I have met many so-called great men and women, whose names are in encyclopedias, and whose names bear landmarks and buildings, and people like my godmother are never invited to their parties – but this, I believe, says more about what society values as being great, than it does about who these simple people are.
I was thinking how unjust her life had been; that for want of opportunity her life had been pruned back to what it was.
Wherein lay her greatness? She was a wife, mother, grandmother – she was my godmother. Can any of this be considered great?
The French poet, Charles Péguy, in what I consider to be one of the greatest works of world literature, Le Porche du Mystère de la Deuxième Vertu (The Portal of the Mystery of Hope), once put into exquisite words, much of what I felt that afternoon as I sat beside Ciatka Nadia.
He wrote that the greatest proportion of our lives deal with the mundane, but we must not consider that these hours, days, weeks, months, and years, are worthless and lost; for in essence, Christ, our brother, lived simply, and the Gospels only record a fraction, a splinter, of his life.
We do not see the majority of Christ’s life. We do not see his trudging kilometre upon kilometre, with his father, Joseph, walking to work, on some site that has by now been long forgotten.
We do not see his learning to use a hammer, or a plane – we see nothing of this.
But Christ, was and is, human – and through this humanity, consecrated the mundane – made it holy, made it worthwhile; made lives like Ciatka Nadia’s, and mine and yours, blessed by their sheer living and breathing.
Greatness lies in the increased capacity to love – to overcome the drudgery of the everyday, by seeing and appreciating the beauty and hope in it.
Let Péguy continue in his genius: “Every day, you say, repeats itself. No, they are added to the eternal treasury of days. The bread of each day to that of the day before.
The suffering of each day (even though it repeats the suffering of the day before) is added to the eternal treasury of sorrows.
The prayer of each day (even though it repeats the prayer of the day before) is added to the eternal treasury of prayers.
The merit of each day (even though it repeats the merit of the day before) is added to the eternal treasury of merits.
On earth everything repeats itself. In the same matter. But in heaven everything counts and everything increases.
The grace of each day (even though it repeats the grace of the day before) is added to the eternal treasury of graces. And it’s for this that the young hope alone doesn’t spare anything.
When Jesus worked at his father’s shop, everyday he relived the same day. There was never any trouble except once.
And yet to this fabric, within these days of sameness, this is the web of the same workdays that make up, that eternally make up, the admirable life of Jesus before his preaching, his private life, his perfect life, his model life.
The life he offers as an example, as an imitable model to imitate, to everyone, without a single exception, only leaving to certain ones, to certain rare chosen ones (and still it’s in addition and not to the contrary), the examples of his public life to imitate,” (Péguy, 1986, p. 120).

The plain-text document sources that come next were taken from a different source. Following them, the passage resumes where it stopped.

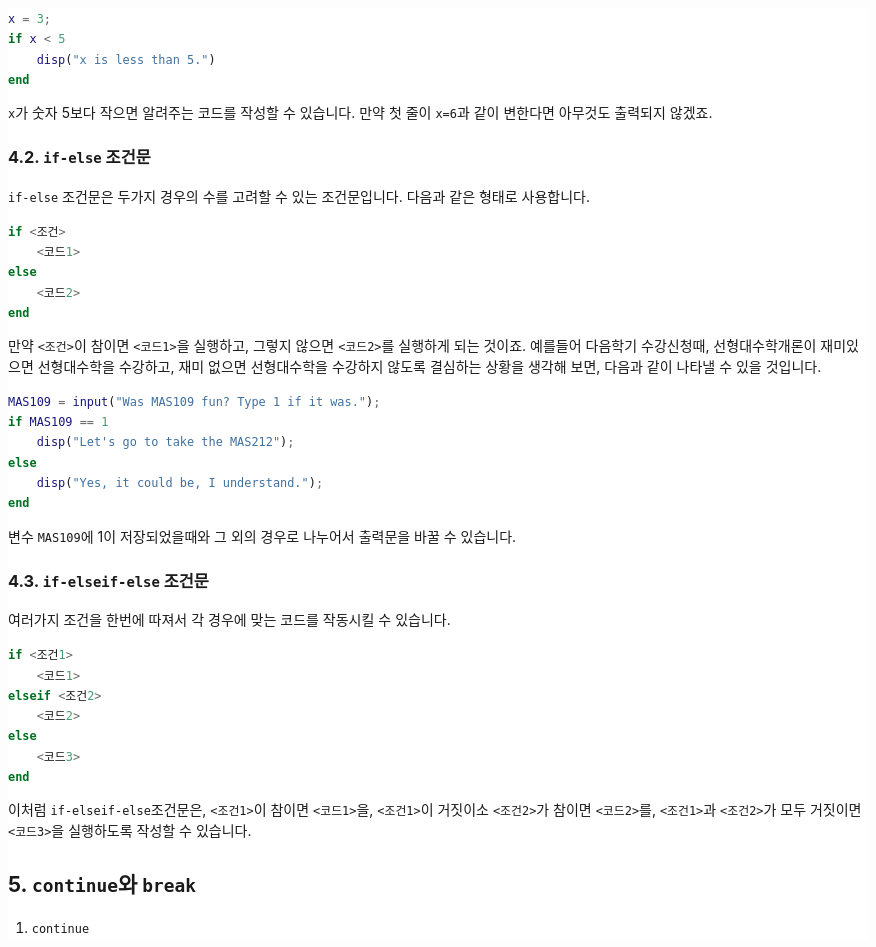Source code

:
 ```matlab
x = 3;
if x < 5
    disp("x is less than 5.")
end
```

`x`가 숫자 5보다 작으면 알려주는 코드를 작성할 수 있습니다. 만약 첫 줄이 `x=6`과 같이 변한다면 아무것도 출력되지 않겠죠.

### 4.2. `if-else` 조건문

`if-else` 조건문은 두가지 경우의 수를 고려할 수 있는 조건문입니다. 다음과 같은 형태로 사용합니다.

```matlab
if <조건>
    <코드1>
else
    <코드2>
end
```

만약 `<조건>`이 참이면 `<코드1>`을 실행하고, 그렇지 않으면 `<코드2>`를 실행하게 되는 것이죠. 예를들어 다음학기 수강신청때, 선형대수학개론이 재미있으면 선형대수학을 수강하고, 재미 없으면 선형대수학을 수강하지 않도록 결심하는 상황을 생각해 보면, 다음과 같이 나타낼 수 있을 것입니다.

```matlab
MAS109 = input("Was MAS109 fun? Type 1 if it was.");
if MAS109 == 1
    disp("Let's go to take the MAS212");
else
    disp("Yes, it could be, I understand.");
end
```

변수 `MAS109`에 1이 저장되었을때와 그 외의 경우로 나누어서 출력문을 바꿀 수 있습니다.

### 4.3. `if-elseif-else` 조건문

여러가지 조건을 한번에 따져서 각 경우에 맞는 코드를 작동시킬 수 있습니다.

```matlab
if <조건1>
    <코드1>
elseif <조건2>
    <코드2>
else
    <코드3>
end
```

이처럼 `if-elseif-else`조건문은, `<조건1>`이 참이면 `<코드1>`을, `<조건1>`이 거짓이소 `<조건2>`가 참이면 `<코드2>`를, `<조건1>`과 `<조건2>`가 모두 거짓이면 `<코드3>`을 실행하도록 작성할 수 있습니다.

## 5. `continue`와 `break`

1. `continue`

Péguy will continue to write in this poem that each day looks the same, each one of our steps erases those of the day before, so that it appears on earth that nothing is achieved.

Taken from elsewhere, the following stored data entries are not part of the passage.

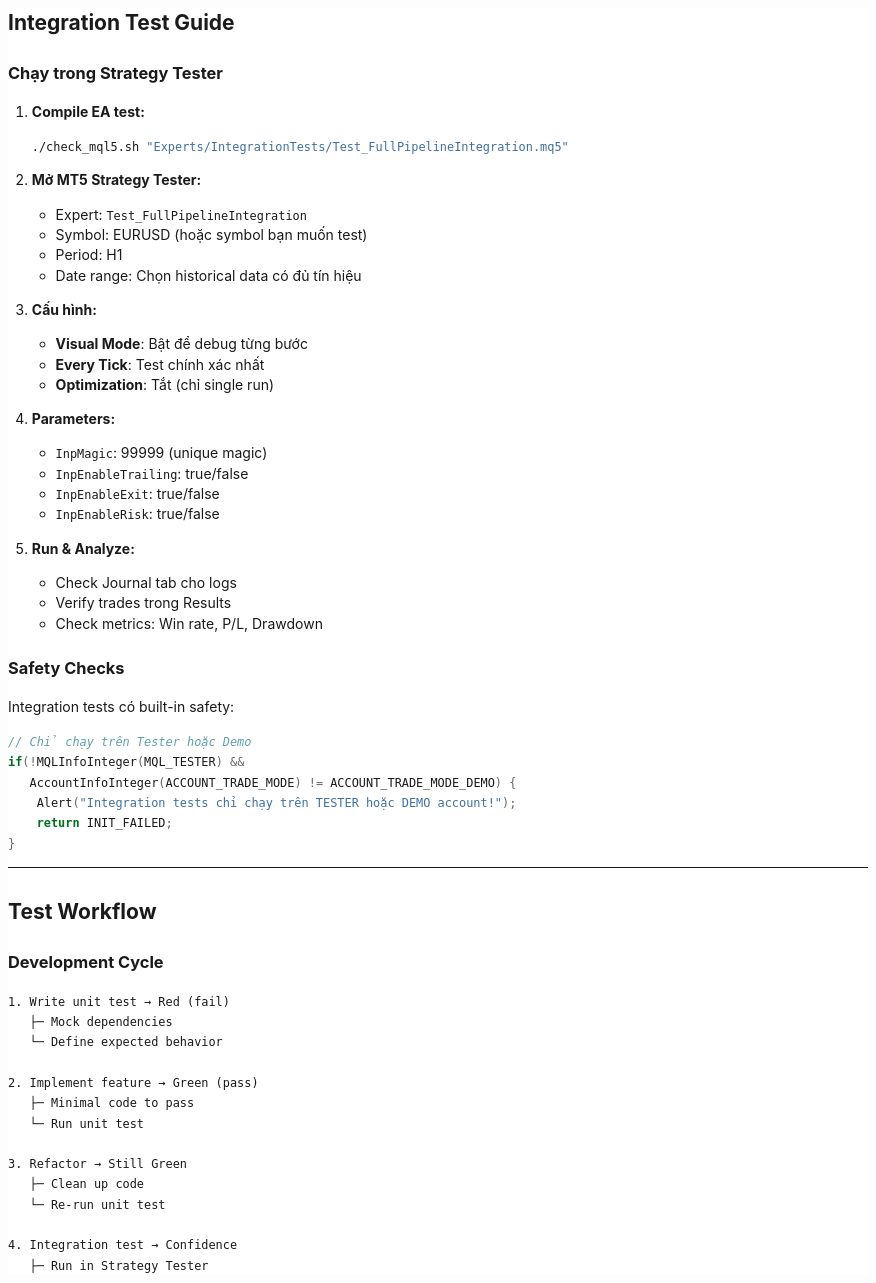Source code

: 
## Integration Test Guide

### Chạy trong Strategy Tester

1. **Compile EA test:**
   ```bash
   ./check_mql5.sh "Experts/IntegrationTests/Test_FullPipelineIntegration.mq5"
   ```

2. **Mở MT5 Strategy Tester:**
   - Expert: `Test_FullPipelineIntegration`
   - Symbol: EURUSD (hoặc symbol bạn muốn test)
   - Period: H1
   - Date range: Chọn historical data có đủ tín hiệu

3. **Cấu hình:**
   - **Visual Mode**: Bật để debug từng bước
   - **Every Tick**: Test chính xác nhất
   - **Optimization**: Tắt (chỉ single run)

4. **Parameters:**
   - `InpMagic`: 99999 (unique magic)
   - `InpEnableTrailing`: true/false
   - `InpEnableExit`: true/false
   - `InpEnableRisk`: true/false

5. **Run & Analyze:**
   - Check Journal tab cho logs
   - Verify trades trong Results
   - Check metrics: Win rate, P/L, Drawdown

### Safety Checks

Integration tests có built-in safety:

```cpp
// Chỉ chạy trên Tester hoặc Demo
if(!MQLInfoInteger(MQL_TESTER) && 
   AccountInfoInteger(ACCOUNT_TRADE_MODE) != ACCOUNT_TRADE_MODE_DEMO) {
    Alert("Integration tests chỉ chạy trên TESTER hoặc DEMO account!");
    return INIT_FAILED;
}
```

---

## Test Workflow

### Development Cycle

```
1. Write unit test → Red (fail)
   ├─ Mock dependencies
   └─ Define expected behavior

2. Implement feature → Green (pass)
   ├─ Minimal code to pass
   └─ Run unit test

3. Refactor → Still Green
   ├─ Clean up code
   └─ Re-run unit test

4. Integration test → Confidence
   ├─ Run in Strategy Tester
```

But this is not so – for heaven records and knows. No work, however isolated it appears, is ever done in complete isolation; for every act either builds or detracts from the individual, or his or her neighbour, either in their time, or at some time in the future.
When I woke from my thoughts I was sitting in darkness; I hadn’t realised that the light had gone.
I placed a kiss on Ciatka Nadia’s forehead, and then left the nursing home. I never saw her again. It was now a winter’s evening.
On the drive back home, I was determined not to bring gloom into the house, where my pregnant wife would be waiting.
As Kathy opened the door, she looked tired – but so cute. Inside her was new life, a fresh hope, a new mystery of hope waiting to unfold.
My son was born shortly after Ciatka Nadia’s funeral.
Dr Andrew Kania is the director of spirituality at Aquinas College.